Que rematado desespero quando alguém diz que precisa fazer o dia render. O que precisa render é dinheiro
na poupança, ele riu, e eu prossegui estimulada: ou detergente na esponja. Ou
sabão líquido na máquina. Ou policial no ato de desarmar bandidão. Ou
enfermeira no segundo da troca de plantão. Grana, produto, polícia rendem,
assunto rende, um ao outro nos rendemos em revezamento profissional ou solidário.
Encostar a pobre recém-manhã na parede e intimá-la a render, porém, me bota
cansaço antecipado pelas 24 horas todas. É um mãos-ao-alto em qualquer ânimo
possível, uma blitz de energia, uma curra na modéstia do planejamento: acorda,
acorda, tem tempo para café não, para espreguiço muito menos, a reunião é em 18
minutos, o táxi tá esperando lá embaixo, já fez a lancheira do Paulinho? já separou
a roupa pra passar? olha, tem de ver o programa gravado de ontem pra desocupar
espaço no HD, tem de buscar o notebook no conserto e a tia no aeroporto, tem de
passar um pano nos móveis e um sabão no Paulinho que amofinou a professora.
Bora, bora, bora render!!
Eu mato.
Pra começar, abomino a empresariação da rotina, essa mania
horrenda de que o necessário é ser produtivo
– entendendo como tal o fato de aprontar coisas visíveis. Levar, lavar, pagar,
pegar, cozinhar, escrever, arquivar, corrigir, entregar. Não sei você, mas me
vejo previamente asmática no sufoco dos verbos compulsórios; estuprada de
obrigações indigestas. E onde ficam, onde ficam os pequeninos misteres que
integram o dia (às vezes longa, morosamente) e ninguém vê, ninguém apalpa de
riscar da lista? aliás, que ninguém tinha posto
na lista? Onde fica a leitura “só” recreativa, sonhada entre duas sestas e
capaz de lhe revolver as entranhas como relatório algum ever será? Onde fica a
escapadinha pro shopping com a filha, “apenas” para o sorvete inesperado e o
consequente desabafo imprevisto? Onde fica o embasbacamento de duas horas
diante do mar, nas mesmas duas horas que demandariam preparo de reunião e táxi
esperando – mas que então não lhe devolveriam o automergulho definitivo, a
decisão impossível de ser alavancada pela mera foto de computador? Onde fica o
filme de época pego às escuras na TV, sem recomendação de escola nem Oscar
pesando no currículo, mas com uma caixa de Pandora escondidinha que lhe
esclarecerá a dúvida impensável? Onde fica o cinema de higiene desobrigada?

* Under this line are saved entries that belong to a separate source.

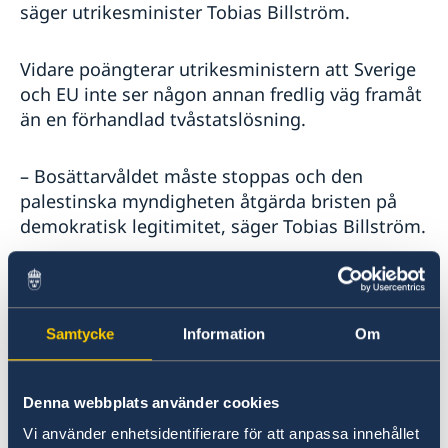
säger utrikesminister Tobias Billström.
Vidare poängterar utrikesministern att Sverige
och EU inte ser någon annan fredlig väg framåt
än en förhandlad tvåstatslösning.
– Bosättarvåldet måste stoppas och den
palestinska myndigheten åtgärda bristen på
demokratisk legitimitet, säger Tobias Billström.
Utrikesdeklarationen sammanfattar
regeringens utrikespolitiska mål och
prioriteringar för året.
Samtycke
Information
Om
Fortsatt starkt stöd till Ukraina
Denna webbplats använder cookies
Sedan Rysslands storskaliga invasion av
Vi använder enhetsidentifierare för att anpassa innehållet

Onde fica o escolher da fruta desconhecida na feira e o ritual de
experimentação? Onde fica o reler de cartas antigas? O escrever de novas? Onde
fica o folhear de álbuns? Onde fica o almoço sem DRs, relógios, planilhas e
celulares? Onde fica o tempo que não é linha de montagem, e sim artesanato d’alma
que te apara e demoradamente fabrica?
Além do mais, nada te torna (ao menos me torna) tão antiprodutivo quanto a faca do verbo exigente
encostada no pescoço. Nada torna mais desagradáveis as tarefas desagradáveis
quanto o ver as não cumpridas como déficit, em vez de tomar as realizadas como
lucro. Se o dia não rende é porque
faltaram dois checks na list de 857 itens para ontem. Tem como? não comigozinha.
Sei o que deve e precisa ser feito, porém não sirvo para porcaria nenhuma se
amanhecer nessa cobrança de antemão, se já acordar devendo. E não sirvo para
porcaria nenhuma se, nos “intervalos”, não me afundar no que não serve para
nada. Vou fazendo, vou fingindo que não há tanto de sobra, vou encaixando
outras realizices em horários insuspeitos, improvisando às vezes, fantasiando
fugas vez em quando, lembrando que falta pouco pro opa! sábado de novo. E foi.
Tudo se murou e construiu, afetando indiferença e se agarrando à leveza para não
constatar sofrimento. Num único momento de vida, um só, ainda hei de “render” sem
alergia e asco: quando o trabalho, sendo bem outro, perder a cara de “que jeito”
e virar “oba!” prévio, como prévios são todos os melhores obas.
Até lá, mãos abaixadas – sobre o teclado. Me desarmo, mas não me rendo.